- _EXCERPTED DATA_:
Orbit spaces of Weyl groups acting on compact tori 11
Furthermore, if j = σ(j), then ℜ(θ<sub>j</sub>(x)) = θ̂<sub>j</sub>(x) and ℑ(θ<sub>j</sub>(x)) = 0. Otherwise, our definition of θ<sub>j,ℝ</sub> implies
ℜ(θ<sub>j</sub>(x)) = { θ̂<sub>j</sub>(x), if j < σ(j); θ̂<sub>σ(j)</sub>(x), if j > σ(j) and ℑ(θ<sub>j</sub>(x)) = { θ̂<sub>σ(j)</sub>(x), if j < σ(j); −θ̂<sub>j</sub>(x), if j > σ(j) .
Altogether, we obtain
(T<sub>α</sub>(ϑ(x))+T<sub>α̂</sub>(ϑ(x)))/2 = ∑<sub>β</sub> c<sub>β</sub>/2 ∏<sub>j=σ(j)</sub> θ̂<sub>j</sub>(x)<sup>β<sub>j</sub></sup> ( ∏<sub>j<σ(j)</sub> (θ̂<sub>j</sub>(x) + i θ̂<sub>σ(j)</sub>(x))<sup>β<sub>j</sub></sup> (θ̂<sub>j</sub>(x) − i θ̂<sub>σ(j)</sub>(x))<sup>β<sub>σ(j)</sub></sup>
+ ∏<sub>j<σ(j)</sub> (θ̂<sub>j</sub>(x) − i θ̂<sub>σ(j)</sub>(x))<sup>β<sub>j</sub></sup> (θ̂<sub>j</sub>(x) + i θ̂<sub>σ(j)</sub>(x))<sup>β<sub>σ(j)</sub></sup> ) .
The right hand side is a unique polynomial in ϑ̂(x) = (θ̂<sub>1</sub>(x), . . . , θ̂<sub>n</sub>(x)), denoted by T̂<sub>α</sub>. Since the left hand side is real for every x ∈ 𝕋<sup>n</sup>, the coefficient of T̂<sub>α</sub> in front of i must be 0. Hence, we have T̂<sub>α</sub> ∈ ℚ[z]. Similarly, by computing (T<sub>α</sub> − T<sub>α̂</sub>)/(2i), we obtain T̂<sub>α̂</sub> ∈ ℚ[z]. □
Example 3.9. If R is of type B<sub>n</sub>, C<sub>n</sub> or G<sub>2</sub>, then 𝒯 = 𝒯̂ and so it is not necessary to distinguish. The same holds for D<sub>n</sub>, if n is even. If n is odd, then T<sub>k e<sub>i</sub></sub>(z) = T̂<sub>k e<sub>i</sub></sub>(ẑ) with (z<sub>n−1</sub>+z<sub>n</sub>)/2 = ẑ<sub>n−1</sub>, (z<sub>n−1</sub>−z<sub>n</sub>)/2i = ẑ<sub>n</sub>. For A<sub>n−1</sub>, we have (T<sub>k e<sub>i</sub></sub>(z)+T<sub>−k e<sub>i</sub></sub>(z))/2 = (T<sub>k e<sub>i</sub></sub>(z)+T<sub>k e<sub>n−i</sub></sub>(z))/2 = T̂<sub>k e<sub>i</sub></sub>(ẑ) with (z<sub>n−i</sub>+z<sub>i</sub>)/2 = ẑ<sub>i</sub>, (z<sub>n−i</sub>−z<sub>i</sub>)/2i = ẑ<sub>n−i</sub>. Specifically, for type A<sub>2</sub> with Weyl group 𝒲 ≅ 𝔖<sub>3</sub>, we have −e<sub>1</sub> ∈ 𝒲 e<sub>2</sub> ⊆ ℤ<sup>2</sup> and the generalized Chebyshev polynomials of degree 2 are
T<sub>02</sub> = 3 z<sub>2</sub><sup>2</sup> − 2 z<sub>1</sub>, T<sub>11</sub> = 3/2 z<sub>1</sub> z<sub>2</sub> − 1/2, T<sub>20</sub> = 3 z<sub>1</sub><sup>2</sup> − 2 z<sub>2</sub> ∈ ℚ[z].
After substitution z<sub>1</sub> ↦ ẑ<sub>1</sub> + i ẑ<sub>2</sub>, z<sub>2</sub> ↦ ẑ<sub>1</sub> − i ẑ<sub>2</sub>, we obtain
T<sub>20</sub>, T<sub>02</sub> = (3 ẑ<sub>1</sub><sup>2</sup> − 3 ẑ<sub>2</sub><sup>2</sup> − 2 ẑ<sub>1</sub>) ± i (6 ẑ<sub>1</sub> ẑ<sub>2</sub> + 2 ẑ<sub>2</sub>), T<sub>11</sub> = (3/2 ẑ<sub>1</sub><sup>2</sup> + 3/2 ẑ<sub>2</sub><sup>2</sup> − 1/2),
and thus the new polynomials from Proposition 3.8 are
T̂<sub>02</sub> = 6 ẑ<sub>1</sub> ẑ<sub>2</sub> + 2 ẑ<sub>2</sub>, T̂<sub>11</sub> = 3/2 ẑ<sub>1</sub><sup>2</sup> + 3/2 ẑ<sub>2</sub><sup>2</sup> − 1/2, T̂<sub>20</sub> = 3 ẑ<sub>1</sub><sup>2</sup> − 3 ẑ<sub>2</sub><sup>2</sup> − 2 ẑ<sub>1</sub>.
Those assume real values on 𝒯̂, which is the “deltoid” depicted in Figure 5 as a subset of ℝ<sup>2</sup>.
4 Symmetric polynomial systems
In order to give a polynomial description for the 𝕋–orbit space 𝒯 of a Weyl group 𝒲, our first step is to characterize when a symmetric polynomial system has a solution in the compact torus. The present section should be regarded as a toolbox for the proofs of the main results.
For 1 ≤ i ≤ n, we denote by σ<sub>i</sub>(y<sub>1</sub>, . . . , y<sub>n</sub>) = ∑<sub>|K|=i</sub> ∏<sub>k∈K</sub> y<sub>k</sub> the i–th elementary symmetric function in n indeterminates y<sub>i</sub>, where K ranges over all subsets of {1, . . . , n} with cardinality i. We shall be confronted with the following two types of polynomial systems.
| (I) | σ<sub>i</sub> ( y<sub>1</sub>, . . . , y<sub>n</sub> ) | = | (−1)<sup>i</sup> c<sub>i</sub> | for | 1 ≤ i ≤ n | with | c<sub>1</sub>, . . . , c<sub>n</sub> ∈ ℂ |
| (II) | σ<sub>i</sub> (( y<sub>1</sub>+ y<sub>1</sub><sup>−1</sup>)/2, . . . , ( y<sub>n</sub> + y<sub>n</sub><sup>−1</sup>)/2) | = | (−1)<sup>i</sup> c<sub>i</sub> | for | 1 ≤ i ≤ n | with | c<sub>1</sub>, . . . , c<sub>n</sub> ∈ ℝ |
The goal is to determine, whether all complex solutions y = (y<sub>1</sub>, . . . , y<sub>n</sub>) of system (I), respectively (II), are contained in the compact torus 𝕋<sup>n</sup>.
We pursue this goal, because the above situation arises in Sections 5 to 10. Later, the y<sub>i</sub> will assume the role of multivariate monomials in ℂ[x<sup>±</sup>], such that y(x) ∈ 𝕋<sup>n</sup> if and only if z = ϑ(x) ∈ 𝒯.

- _WORK INSTRUCTION_:
Identify each line of the material where the word "systems" shows up, and copy it.

- _RESPONSE TO THE EXERCISE_:
4 Symmetric polynomial systems
For 1 ≤ i ≤ n, we denote by σ<sub>i</sub>(y<sub>1</sub>, . . . , y<sub>n</sub>) = ∑<sub>|K|=i</sub> ∏<sub>k∈K</sub> y<sub>k</sub> the i–th elementary symmetric function in n indeterminates y<sub>i</sub>, where K ranges over all subsets of {1, . . . , n} with cardinality i. We shall be confronted with the following two types of polynomial systems.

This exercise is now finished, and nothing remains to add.